§ **TO DO**
A: Decide whether each statement agrees with the article below on SMEs leaving coworking spaces, answering yes or no and quoting the deciding words from it: (i) Hubble's data showed that 62% of all searches were for private offices; (ii) the 248% year-on-year rise refers to SMEs with fewer than 30 staff; (iii) according to Hubble, the private offices are not available on flexible contracts.
B: Carry on the article below about SMEs leaving coworking spaces, picking up right after its final sentence.

§ **TEXT SHOWN**
+++

The Great SME Coworking Exodus – And How To Prevent It

Allwork.Space - SMEs leaving coworking spaces
With searches for private offices up 248% year-on-year, larger SMEs are leaving coworking behind in favour of personal space and branding. Here’s how to stop the exodus.
  • SMEs favour private offices to coworking spaces, according to new research
  • Lack of space is only one deciding factor
  • Both niche and mass-generic coworking spaces could still appeal to SMEs

SMEs are leaving coworking spaces in favour of private offices, according to UK flexible office space marketplace Hubble.

Hubble’s search data revealed searches for private office space grew on average by 40% month on month in 2017 by SMEs, with 62% of all searches made for private offices.

This represents an increase of 248% year-on-year in the number of searches for private offices being made by these larger SMEs with a 30+ headcount (out of a data pool of more than 90,000 searches).

And, while these private offices are often still available on flexible contracts, they are not the shared spaces you might expect companies to be moving into, according to Hubble. This may come as little surprise to some – open plan offices are not always the best environment for all businesses (and workers) to operate in.

Hubble itself moved out of a coworking space, as its head of PR and business development lead, Varun Bhanot explained: “Our decision to leave our coworking space was based on a number of factors, space being the first issue.

+++

§ **LISTED RECORDS**
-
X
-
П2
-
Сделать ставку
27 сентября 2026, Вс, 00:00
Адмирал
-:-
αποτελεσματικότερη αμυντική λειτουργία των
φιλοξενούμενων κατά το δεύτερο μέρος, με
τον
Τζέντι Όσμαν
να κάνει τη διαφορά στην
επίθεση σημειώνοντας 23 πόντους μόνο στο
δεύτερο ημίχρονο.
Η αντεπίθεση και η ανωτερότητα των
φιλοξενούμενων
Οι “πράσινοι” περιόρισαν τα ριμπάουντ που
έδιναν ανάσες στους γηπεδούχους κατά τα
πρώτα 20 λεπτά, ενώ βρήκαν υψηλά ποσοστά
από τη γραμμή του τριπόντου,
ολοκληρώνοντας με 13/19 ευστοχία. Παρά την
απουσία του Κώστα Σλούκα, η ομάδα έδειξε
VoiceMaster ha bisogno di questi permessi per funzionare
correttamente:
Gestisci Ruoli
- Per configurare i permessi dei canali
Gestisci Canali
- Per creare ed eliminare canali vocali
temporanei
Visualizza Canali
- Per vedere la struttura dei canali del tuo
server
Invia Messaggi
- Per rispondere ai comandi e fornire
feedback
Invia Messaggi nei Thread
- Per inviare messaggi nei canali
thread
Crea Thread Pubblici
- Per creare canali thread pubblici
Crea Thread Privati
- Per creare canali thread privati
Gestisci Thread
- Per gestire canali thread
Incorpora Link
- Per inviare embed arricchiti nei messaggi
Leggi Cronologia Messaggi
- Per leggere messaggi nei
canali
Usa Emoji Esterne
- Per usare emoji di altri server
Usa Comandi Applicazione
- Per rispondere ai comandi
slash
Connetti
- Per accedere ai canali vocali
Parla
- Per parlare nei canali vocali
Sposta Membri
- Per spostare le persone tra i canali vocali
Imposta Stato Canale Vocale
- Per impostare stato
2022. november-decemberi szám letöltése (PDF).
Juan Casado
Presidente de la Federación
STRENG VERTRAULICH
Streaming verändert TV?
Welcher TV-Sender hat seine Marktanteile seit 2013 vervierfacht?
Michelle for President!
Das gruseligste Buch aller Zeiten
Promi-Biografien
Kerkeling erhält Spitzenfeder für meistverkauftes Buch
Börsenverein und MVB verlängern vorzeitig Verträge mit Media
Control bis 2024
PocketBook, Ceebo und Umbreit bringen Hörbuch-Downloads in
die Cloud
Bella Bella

+++

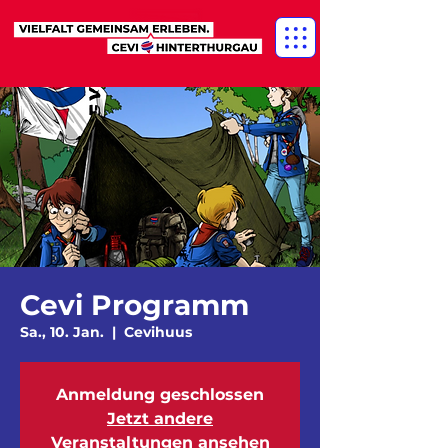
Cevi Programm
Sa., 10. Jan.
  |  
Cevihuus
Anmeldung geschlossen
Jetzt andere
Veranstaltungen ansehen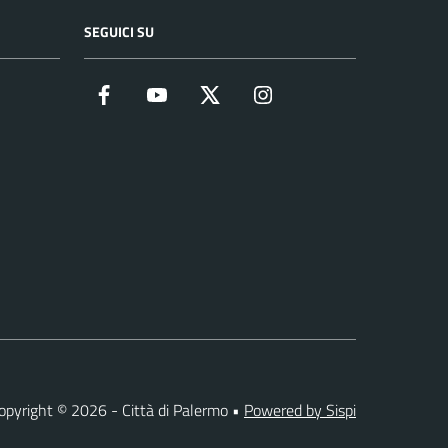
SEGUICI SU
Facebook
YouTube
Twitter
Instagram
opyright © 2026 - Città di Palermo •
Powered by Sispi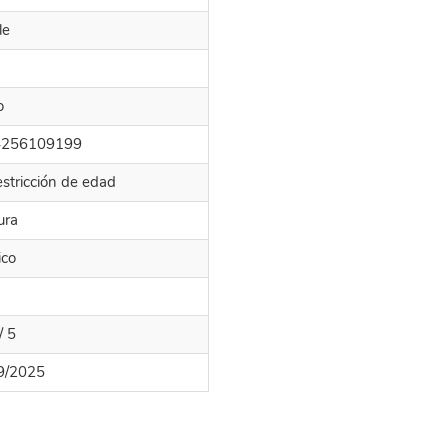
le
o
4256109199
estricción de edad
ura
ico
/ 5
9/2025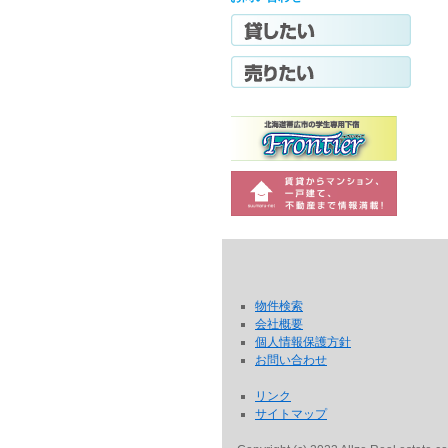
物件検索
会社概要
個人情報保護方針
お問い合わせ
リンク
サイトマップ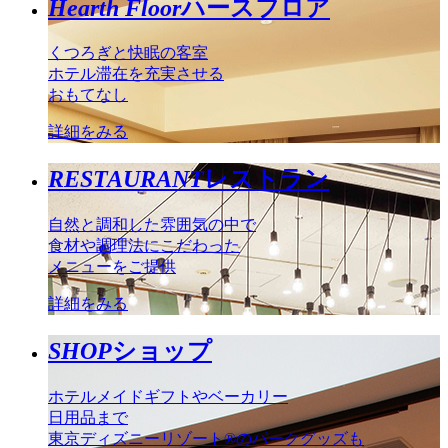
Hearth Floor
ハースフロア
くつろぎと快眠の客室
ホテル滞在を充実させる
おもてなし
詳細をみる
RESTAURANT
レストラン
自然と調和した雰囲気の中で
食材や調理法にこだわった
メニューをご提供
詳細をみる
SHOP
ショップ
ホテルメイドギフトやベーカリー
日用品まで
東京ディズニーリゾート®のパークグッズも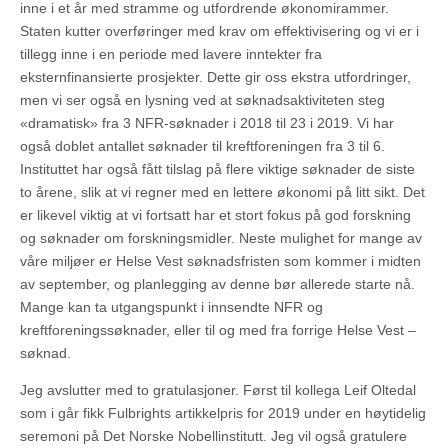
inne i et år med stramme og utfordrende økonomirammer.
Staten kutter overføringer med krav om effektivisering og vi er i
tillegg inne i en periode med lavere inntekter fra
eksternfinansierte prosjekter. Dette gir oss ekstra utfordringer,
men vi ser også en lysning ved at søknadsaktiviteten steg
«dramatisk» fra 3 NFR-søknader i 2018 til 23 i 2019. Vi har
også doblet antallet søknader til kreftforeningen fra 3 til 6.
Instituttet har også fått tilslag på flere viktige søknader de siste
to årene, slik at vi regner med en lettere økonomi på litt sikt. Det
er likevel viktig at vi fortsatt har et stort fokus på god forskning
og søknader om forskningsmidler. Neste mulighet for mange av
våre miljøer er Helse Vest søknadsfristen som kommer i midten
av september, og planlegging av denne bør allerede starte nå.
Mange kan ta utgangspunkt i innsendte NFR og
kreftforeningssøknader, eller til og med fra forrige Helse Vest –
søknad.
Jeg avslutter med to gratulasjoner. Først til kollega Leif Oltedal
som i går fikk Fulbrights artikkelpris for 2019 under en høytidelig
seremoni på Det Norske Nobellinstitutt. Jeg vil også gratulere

+++

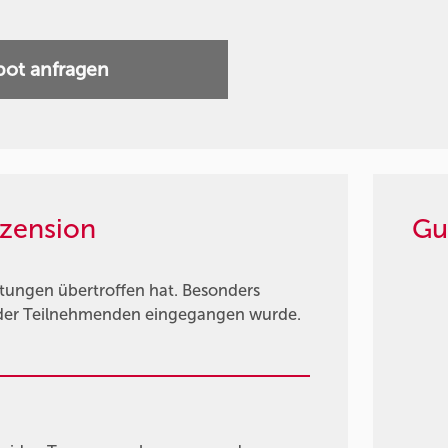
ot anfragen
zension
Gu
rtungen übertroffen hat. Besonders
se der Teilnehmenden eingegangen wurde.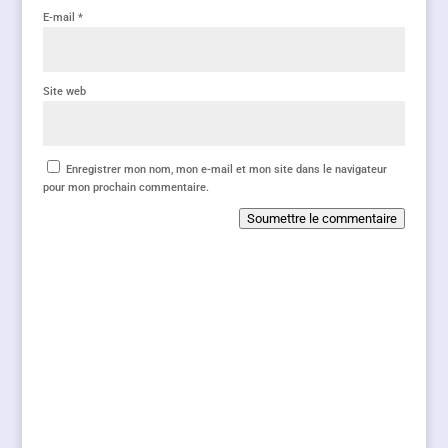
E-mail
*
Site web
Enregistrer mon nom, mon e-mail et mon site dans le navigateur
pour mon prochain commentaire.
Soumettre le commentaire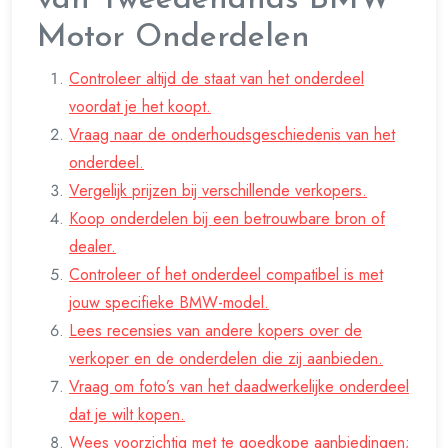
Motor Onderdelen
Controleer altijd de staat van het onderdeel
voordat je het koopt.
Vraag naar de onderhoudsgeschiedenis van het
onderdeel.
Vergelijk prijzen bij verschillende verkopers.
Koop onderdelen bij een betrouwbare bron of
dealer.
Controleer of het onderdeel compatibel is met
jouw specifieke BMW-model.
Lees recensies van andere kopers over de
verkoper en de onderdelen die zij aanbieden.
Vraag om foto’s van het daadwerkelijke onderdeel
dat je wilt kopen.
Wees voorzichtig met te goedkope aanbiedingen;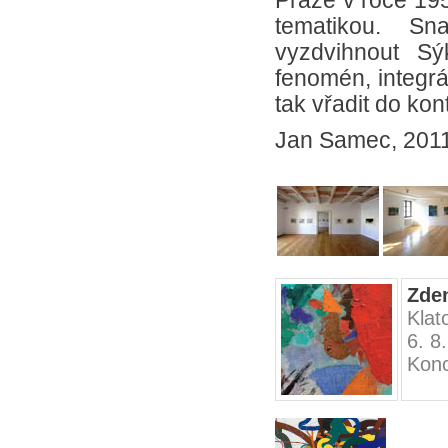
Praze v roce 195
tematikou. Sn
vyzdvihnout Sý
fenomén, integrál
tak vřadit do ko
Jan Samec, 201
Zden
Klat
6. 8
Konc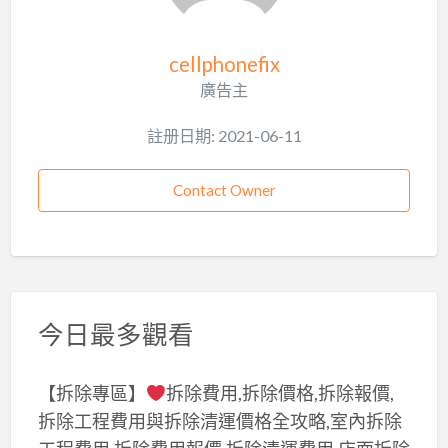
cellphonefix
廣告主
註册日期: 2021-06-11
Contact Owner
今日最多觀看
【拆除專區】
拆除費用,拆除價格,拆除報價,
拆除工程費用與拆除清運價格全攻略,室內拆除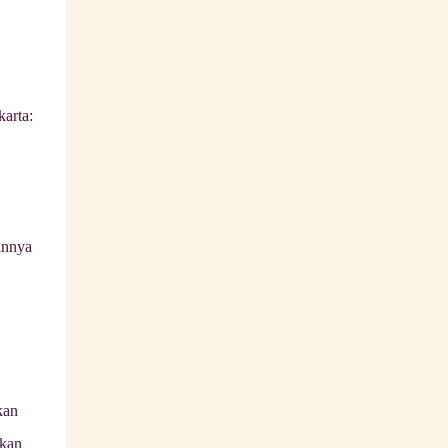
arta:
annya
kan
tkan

+++

§ **RESPONSES**
A:
(i) Yes: "with 62% of all searches made for private offices."
(ii) No: "these larger SMEs with a 30+ headcount"
(iii) No: "while these private offices are often still available on flexible contracts"

B:
“We had reached a point of company maturity where our teams were big enough to need their own rooms. Having a private space meant we could effectively ‘section’ our teams, and enable each to operate as an individual entities with their own team leads and goals.

“We found this aided productivity and was a natural part of scaling up as a company.”

We chose a private office, but it still offered a flexible licence and lots of cool communal space. It offered the best of both worlds

The decision by SMEs to leave coworking spaces is also not only based around space, as Charlie Thuillier, founder of Oppo Ice Cream, said: “At Oppo Ice Cream, we have spent a huge amount of time investing in our culture and employee wellbeing. Coworking spaces are great but we wouldn’t want to risk diluting our culture as we scaled – it was not just about space.”

Oppo Ice Cream is now based in London’s The Food Exchange, which offers private studios, kitchen space and a food culture venue to the city’s gastro entrepreneurs and startups.

“Having a private office in The Food Exchange enables Oppo to build a unique space reflecting our brand, culture, attitudes, and beliefs as a company. You walk into our office and you know it’s Oppo’s [space]!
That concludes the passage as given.